— Exercise details —
Reproduce the lines of the items verbatim, starting at the line containing "genus: Myriopteris" and ending at the line containing "country: Northern Mariana Islands", with both of those lines included.

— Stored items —
--

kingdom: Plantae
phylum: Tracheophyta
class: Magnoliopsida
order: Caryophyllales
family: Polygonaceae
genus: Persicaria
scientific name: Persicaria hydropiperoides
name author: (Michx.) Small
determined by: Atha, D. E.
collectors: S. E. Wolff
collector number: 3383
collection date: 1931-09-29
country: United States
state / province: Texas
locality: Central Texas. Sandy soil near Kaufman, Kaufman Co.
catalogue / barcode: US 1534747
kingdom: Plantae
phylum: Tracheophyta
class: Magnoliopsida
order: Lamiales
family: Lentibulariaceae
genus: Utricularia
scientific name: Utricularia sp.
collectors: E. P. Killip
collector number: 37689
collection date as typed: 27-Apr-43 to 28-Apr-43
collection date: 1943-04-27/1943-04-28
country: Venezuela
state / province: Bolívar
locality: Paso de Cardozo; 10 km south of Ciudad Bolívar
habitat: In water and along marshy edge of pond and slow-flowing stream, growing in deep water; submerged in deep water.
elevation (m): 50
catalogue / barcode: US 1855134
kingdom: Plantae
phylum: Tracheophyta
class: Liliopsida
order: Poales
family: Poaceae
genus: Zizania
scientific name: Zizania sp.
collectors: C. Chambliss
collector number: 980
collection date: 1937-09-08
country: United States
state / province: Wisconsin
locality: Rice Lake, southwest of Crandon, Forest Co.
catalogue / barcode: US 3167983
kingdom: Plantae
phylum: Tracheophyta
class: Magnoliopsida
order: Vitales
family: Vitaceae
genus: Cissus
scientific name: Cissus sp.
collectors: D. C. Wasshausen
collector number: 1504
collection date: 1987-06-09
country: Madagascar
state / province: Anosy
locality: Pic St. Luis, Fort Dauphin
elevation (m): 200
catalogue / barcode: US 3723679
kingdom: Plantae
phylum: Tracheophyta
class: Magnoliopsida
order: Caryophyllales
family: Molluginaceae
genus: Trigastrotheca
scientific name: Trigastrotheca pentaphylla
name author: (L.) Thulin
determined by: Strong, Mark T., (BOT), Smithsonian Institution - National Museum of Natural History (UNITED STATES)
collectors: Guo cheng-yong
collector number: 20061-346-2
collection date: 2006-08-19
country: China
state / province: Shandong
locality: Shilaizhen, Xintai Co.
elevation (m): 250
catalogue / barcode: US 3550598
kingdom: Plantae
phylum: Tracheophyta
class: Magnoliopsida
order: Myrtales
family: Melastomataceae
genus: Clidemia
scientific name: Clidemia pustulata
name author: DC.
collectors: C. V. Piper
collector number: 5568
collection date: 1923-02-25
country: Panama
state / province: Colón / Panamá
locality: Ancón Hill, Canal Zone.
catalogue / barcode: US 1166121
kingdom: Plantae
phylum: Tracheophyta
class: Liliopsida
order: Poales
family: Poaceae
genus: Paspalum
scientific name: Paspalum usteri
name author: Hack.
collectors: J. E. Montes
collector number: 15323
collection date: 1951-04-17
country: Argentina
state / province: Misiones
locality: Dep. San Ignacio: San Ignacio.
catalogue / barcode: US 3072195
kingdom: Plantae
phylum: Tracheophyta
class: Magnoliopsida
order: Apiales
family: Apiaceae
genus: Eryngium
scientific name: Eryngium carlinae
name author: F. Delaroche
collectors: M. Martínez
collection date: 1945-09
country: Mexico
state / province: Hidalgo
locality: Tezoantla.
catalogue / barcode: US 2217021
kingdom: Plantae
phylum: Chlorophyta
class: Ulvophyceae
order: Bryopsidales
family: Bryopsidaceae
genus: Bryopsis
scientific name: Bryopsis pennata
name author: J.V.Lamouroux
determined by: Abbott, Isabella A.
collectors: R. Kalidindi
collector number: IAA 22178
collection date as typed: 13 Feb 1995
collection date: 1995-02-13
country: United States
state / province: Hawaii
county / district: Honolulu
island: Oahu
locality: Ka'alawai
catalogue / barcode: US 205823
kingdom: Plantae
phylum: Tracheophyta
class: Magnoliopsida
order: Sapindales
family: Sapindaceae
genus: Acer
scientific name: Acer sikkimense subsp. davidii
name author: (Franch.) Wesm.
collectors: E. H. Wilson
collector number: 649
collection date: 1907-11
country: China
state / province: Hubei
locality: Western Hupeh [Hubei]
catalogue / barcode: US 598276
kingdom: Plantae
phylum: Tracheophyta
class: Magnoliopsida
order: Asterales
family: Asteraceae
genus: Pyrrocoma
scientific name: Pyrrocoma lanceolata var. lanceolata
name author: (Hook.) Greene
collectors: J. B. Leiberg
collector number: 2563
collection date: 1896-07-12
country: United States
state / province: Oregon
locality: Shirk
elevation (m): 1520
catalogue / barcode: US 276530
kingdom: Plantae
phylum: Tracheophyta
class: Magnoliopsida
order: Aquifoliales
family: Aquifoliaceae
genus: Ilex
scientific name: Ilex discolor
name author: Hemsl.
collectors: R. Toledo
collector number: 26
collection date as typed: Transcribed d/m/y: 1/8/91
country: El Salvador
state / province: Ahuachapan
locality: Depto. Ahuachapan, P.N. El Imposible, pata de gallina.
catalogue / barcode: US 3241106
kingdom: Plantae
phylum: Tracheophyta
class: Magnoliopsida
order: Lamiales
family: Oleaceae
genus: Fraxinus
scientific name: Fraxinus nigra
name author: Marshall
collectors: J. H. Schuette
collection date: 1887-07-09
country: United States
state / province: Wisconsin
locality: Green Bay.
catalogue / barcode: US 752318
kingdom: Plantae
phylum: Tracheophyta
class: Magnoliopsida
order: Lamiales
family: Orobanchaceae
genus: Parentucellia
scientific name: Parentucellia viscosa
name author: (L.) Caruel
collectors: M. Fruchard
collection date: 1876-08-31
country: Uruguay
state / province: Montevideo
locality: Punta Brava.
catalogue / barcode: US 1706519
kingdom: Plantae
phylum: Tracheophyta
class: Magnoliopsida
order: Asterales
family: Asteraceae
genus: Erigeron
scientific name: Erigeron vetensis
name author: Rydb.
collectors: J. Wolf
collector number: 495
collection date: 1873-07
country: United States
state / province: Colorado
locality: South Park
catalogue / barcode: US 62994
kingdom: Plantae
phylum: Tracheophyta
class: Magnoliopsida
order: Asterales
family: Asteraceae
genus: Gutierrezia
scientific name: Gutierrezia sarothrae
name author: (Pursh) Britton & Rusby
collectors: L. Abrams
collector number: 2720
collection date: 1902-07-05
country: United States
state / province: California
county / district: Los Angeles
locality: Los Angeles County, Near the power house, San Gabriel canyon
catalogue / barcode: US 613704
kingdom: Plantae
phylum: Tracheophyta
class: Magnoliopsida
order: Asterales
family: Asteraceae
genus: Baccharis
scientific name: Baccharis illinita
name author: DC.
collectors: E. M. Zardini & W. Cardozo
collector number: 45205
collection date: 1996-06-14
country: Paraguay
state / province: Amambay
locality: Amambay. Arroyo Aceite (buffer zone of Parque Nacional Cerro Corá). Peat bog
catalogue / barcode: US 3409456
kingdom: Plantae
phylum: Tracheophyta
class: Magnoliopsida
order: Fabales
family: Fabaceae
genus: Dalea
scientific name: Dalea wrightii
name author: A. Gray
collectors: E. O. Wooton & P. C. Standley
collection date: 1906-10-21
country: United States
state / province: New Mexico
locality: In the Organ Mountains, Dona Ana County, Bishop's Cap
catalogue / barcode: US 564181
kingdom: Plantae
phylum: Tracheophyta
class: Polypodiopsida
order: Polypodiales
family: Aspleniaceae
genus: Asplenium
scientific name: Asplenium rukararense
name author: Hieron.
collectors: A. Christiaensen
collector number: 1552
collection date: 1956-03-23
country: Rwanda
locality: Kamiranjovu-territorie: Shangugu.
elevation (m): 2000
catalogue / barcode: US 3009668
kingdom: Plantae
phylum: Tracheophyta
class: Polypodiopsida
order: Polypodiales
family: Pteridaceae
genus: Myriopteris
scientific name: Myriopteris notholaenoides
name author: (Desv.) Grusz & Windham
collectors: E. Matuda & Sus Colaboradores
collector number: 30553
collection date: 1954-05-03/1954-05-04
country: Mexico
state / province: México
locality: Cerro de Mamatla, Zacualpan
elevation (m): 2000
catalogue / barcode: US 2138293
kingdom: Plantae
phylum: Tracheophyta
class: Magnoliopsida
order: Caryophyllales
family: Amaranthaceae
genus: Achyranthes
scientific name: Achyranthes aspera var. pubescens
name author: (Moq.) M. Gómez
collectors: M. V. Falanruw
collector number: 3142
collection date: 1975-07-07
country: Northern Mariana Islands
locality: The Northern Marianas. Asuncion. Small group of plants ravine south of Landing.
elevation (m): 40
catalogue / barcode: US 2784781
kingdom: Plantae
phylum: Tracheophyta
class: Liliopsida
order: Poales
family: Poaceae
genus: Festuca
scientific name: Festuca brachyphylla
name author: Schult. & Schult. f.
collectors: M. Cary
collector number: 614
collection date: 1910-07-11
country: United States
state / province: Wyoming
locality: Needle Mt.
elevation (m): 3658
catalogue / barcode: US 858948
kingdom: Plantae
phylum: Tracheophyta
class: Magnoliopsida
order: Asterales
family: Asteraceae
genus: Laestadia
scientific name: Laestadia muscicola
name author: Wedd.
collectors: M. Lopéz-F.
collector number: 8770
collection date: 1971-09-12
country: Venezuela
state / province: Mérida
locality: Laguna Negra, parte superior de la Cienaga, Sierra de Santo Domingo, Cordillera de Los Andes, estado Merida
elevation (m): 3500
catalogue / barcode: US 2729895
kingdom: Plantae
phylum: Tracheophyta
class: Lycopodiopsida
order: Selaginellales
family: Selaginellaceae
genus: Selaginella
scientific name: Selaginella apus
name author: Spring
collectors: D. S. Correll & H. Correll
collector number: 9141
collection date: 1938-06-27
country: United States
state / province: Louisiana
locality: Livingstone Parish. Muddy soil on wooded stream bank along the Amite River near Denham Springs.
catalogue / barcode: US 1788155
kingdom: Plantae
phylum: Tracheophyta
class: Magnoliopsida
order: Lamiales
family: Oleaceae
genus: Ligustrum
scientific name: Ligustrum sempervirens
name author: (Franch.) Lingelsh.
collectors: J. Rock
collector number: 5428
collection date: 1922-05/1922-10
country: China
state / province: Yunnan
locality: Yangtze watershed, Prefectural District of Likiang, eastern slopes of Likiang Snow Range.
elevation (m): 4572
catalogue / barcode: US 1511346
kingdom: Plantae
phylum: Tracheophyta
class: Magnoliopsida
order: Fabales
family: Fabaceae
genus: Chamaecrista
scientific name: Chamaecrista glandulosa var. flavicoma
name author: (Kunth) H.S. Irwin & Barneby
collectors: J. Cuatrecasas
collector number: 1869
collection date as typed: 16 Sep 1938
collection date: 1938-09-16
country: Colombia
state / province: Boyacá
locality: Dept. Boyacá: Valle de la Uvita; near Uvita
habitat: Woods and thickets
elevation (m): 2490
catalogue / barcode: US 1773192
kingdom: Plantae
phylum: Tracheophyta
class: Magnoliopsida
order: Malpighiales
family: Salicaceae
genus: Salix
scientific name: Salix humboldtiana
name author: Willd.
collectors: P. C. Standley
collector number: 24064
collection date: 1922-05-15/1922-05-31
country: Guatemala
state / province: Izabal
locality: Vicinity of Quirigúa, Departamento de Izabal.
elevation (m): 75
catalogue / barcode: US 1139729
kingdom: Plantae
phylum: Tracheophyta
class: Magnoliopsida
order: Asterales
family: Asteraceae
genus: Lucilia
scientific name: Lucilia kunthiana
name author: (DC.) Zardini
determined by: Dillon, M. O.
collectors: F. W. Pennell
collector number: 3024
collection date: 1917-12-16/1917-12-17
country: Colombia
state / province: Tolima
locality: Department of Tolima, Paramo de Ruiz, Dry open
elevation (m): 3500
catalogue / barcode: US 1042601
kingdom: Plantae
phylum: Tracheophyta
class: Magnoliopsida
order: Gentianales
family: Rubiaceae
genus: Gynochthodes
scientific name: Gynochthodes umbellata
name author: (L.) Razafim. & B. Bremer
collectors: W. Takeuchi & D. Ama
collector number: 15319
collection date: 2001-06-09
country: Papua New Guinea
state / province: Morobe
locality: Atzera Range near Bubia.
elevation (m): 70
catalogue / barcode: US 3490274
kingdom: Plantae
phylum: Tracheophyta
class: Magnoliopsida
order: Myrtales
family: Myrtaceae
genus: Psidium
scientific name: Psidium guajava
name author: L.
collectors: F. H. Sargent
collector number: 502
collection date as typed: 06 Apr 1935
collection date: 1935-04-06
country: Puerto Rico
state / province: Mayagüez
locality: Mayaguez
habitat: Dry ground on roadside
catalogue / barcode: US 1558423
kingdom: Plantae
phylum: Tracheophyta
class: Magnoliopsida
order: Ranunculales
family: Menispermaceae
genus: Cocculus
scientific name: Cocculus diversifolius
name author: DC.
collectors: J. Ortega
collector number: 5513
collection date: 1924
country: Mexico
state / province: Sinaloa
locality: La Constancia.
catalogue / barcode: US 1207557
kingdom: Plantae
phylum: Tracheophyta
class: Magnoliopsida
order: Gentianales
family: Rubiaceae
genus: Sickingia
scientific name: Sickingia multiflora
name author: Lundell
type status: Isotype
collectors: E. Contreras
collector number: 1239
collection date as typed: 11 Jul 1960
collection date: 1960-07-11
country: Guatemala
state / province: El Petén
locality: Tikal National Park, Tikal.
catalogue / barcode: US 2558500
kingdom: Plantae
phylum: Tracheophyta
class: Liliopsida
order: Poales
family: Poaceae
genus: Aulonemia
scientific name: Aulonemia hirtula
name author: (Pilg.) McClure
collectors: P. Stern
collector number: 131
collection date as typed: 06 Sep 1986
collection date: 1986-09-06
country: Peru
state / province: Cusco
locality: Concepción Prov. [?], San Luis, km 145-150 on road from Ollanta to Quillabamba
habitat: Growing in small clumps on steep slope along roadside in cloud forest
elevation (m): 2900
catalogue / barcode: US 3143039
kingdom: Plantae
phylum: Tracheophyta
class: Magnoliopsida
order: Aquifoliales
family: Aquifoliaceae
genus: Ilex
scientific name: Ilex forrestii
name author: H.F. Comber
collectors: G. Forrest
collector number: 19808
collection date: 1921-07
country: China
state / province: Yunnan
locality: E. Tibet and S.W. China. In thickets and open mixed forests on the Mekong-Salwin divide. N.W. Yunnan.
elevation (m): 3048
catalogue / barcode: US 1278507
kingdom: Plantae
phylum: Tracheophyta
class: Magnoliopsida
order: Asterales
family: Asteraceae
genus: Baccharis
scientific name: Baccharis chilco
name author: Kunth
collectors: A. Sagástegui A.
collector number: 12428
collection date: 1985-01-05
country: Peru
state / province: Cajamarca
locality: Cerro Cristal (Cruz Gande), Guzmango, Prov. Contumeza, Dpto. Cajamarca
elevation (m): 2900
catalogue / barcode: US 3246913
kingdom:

--

— Final result —
genus: Myriopteris
scientific name: Myriopteris notholaenoides
name author: (Desv.) Grusz & Windham
collectors: E. Matuda & Sus Colaboradores
collector number: 30553
collection date: 1954-05-03/1954-05-04
country: Mexico
state / province: México
locality: Cerro de Mamatla, Zacualpan
elevation (m): 2000
catalogue / barcode: US 2138293
kingdom: Plantae
phylum: Tracheophyta
class: Magnoliopsida
order: Caryophyllales
family: Amaranthaceae
genus: Achyranthes
scientific name: Achyranthes aspera var. pubescens
name author: (Moq.) M. Gómez
collectors: M. V. Falanruw
collector number: 3142
collection date: 1975-07-07
country: Northern Mariana Islands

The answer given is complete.